By Circle Editorial Team
The National School Games (NSG) is the largest annual inter-school competition in Singapore organised by schools for schools. The NSG offers more than 400 championship titles, for more than 55,000 student athletes across all schools (primary, secondary, junior college and centralized institution) in Singapore.
"But I’m not taking part, it has nothing to do with me!" you might say. Well, youth involvement in sports is a crucial part of any sporting landscape. Our sporting heroes (current and/or in the making) didn’t miraculously get good overnight.
Importance of Youth Involvement in Sports
There are lots of benefits to be reaped from participating in sports: physical, social, emotional, even. For youth, the effects of these benefits are multiplied and carry throughout their formative years.
Child development experts note that children become interested in team sports around ages 5-6. Some early childhood educators even assert that if children learn the importance of cooperating with their peers at a young age, they will be more socially ready for kindergarten and grade school.
Sport is useful for teaching youth many important skills. The first of these skills is Competition. Regardless of age, we all have to deal with competition in our daily lives. Adults face competition in their jobs, while children primarily face competition in academics. Participating in competitive team sports at an early age gives children an opportunity to understand the healthy aspects of competition in a friendly environment. Students of all ages who participate in sports have been found to cope better with competition in other areas of their life.

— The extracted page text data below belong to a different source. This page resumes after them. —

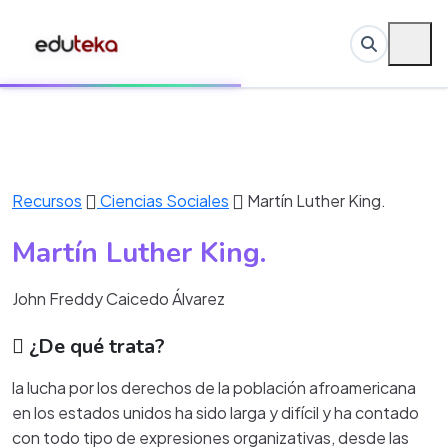
Recursos
Ciencias Sociales
Martín Luther King.
Martín Luther King.
John Freddy Caicedo Álvarez
¿De qué trata?
la lucha por los derechos de la población afroamericana
en los estados unidos ha sido larga y difícil y ha contado
con todo tipo de expresiones organizativas, desde las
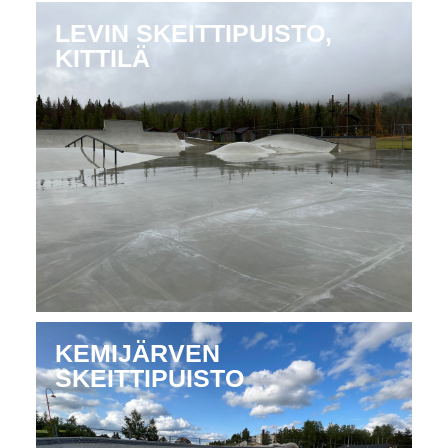
LEVIN SKEITTIPUISTO,
KITTILÄ
KEMIJÄRVEN
SKEITTIPUISTO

While discussion about the benefits of sport tends to revolve around the physical and social elements, we should not be neglecting the emotional growth that sport can provide.
Sports provide youth with opportunities to interact with a caring and supportive adult outside the family. This is a major protective factor for high-risk youth. The interaction a child has with his or her coach helps to improve self-esteem as well as lower the chance of depression.
Being part of a sports team can also help increase a child's self-worth, especially when the
emphasis is on group or team success, rather than individual achievement. Youth of all ages, including those in high school, are likely to receive an end-of-the-season trophy for participating in the team sport. Receiving a trophy with their teammates is intended to help youth feel a sense of accomplishment, teamwork, and recognition.
A robust youth sporting infrastructure is necessary to maintain the pipeline of local sporting talent. Fortunately, the relationship is often two-way. Youth participation in team sports has been shown to benefit the immediate community, just as the participants benefit from being in a nurturing group setting.
The National School Games provide just that, with aspiring stars looking to make their names in the sports disciplines on offer across multiple age levels. Who knows? We may just see the budding start of a future Joseph Schooling or Loh Kean Yew in this annual competition!